That wasn't colonialism though.


What defines colonialism in your view? That it happens outside of Europe?


That's the whole problem with all this 'colonialism' talk. Colonialism is an invention of European scholars and today we somehow want to make it uniquely European.

Taking over other places around you and politically dominating it is as old as history.

You can't use colonialism as an explanation for anything because in the whole world there were wars and people taking over their neighbors.

Its a matter of linguistics and historiography when we use the term 'colony'.


I agree with you.

I believe it's important to acknowledge a distinction between, as you say, politically dominating a region with an intention of expanding the home country and depleting a region of its wealth, exporting it away while imposing an administration with no willingness to co-operate with local population other than for the purposes of wealth extraction.

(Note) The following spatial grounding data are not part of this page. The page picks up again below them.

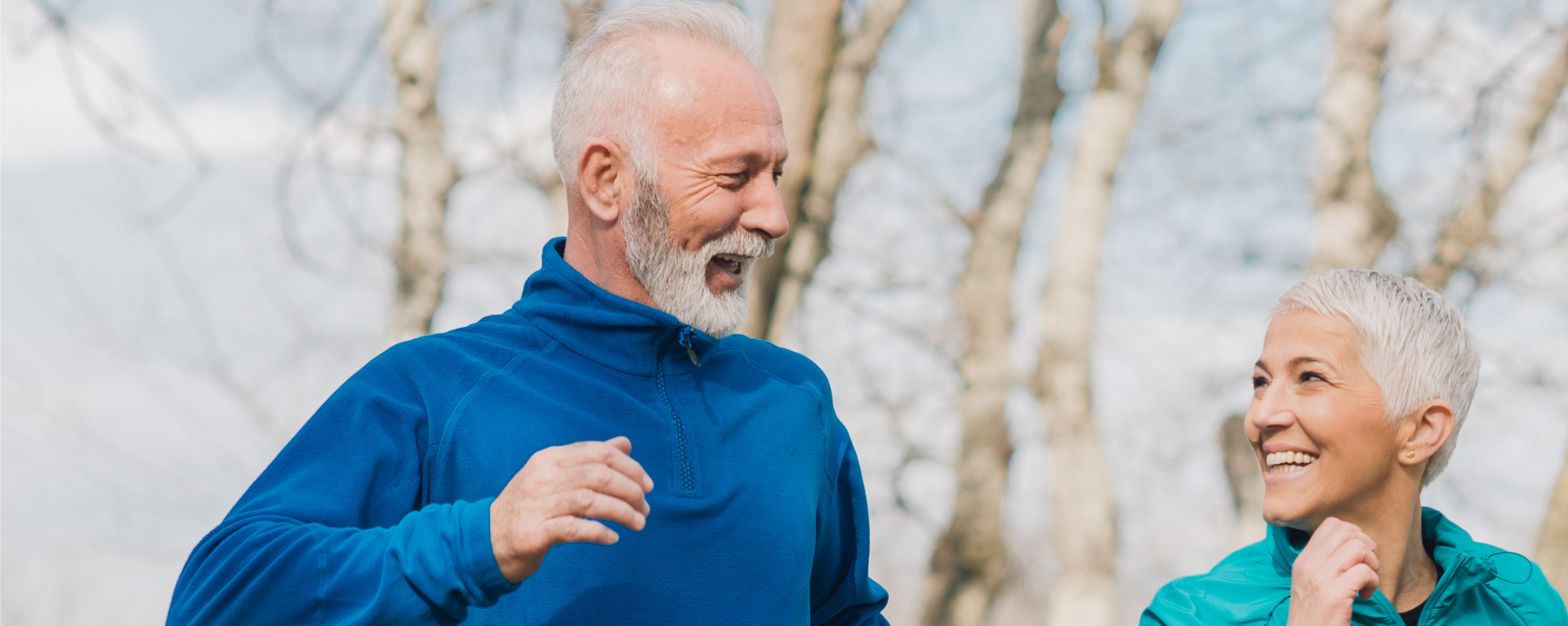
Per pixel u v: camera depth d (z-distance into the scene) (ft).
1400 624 5.58
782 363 6.13
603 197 5.52
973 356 32.42
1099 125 31.94
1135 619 33.65
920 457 32.19
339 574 4.42
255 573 4.49
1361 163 26.66
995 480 32.45
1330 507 5.72
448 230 28.14
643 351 5.47
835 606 6.28
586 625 4.95
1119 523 33.06
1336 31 26.91
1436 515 6.24
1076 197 32.35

Pretty much all invasions start with taking over resources and the longer they are part of your empire, it will become more integrated it becomes. And in a time of kingship and emperors most regions never got series political representation.

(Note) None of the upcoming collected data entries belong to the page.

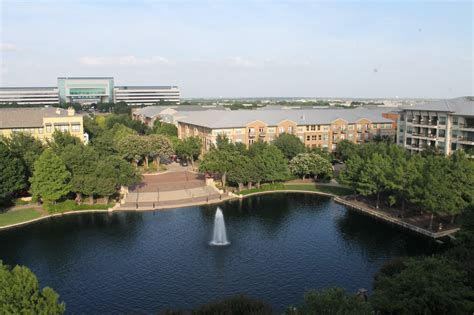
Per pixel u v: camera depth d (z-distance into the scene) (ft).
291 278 204.64
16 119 428.15
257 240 254.68
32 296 127.34
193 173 444.14
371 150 382.42
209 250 239.09
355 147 449.06
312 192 368.27
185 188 376.89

And its also a limited history of colonialism to claim its only wealth extraction above and beyond what other empires would do.

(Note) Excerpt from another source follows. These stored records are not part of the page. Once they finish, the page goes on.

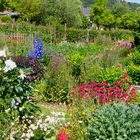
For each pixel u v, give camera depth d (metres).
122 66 15.86
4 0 47.81
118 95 9.58
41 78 12.20
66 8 42.53
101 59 14.12
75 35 30.64
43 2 43.09
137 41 23.28
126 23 63.53
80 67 13.23
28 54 15.95
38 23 44.41
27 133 7.14
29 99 8.23
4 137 6.87
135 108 7.29
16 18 45.03
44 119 7.70
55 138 7.18
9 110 7.54
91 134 6.98
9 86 7.61
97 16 62.28
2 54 7.84
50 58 15.07
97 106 8.01
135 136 6.70
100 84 10.30
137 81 14.94
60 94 11.08
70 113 7.72
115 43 23.14
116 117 6.91
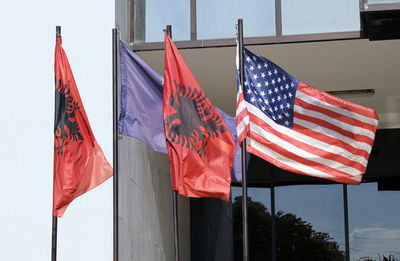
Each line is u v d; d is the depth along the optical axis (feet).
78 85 37.78
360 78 46.16
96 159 33.37
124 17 40.57
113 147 33.91
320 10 40.52
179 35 41.27
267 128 34.50
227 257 56.13
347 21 40.29
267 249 55.72
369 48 41.34
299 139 34.60
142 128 34.91
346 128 34.86
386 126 55.88
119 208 37.27
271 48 41.27
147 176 43.29
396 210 55.21
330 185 56.08
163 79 35.01
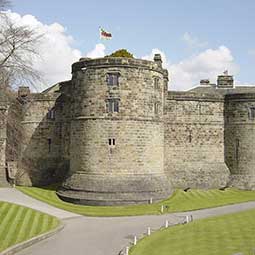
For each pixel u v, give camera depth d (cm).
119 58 4831
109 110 4825
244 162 5862
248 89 7038
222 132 6041
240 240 3120
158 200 4788
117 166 4756
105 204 4581
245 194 5503
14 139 5884
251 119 5859
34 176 5941
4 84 3225
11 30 3181
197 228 3566
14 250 2877
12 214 3909
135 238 3097
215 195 5416
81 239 3225
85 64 4934
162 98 5262
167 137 5791
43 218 3838
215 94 6022
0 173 5953
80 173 4875
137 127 4841
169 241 3136
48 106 5988
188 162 5850
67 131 5788
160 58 5762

> while imposing an administration with no willingness to co-operate with local population

If anything Europeans because of their limited population had more intensive to do so.

The British take over of much of India was literally a vastly majority Indian affair. The war was fought by Indian troops, supplied by Indian merchants and farmers, it was financed by taking loans from Indian bankers. The amount of British people involved were almost vanishingly small given the size of India.

Did Indians have more control over involvement over India then Greeks did over Greece in the Ottoman empire?

I don't think you can make any generalization that European invasions of other countries were uniquely destructive or extractive compared to world history. There are certainty cases like Kind Leopold's regime in Congo but we can't reduce 600 years of European history to that.


That the colonial power aims to stay/settle/control in the lands conquered, and extract something from them/trade with or from them.

The Swedish in the Thirty years war didn't intend to settle or claim the lands they were fighting in - they just fought against a religious enemy and for power/influence/French money. ( Pomerania is somewhat of an exception).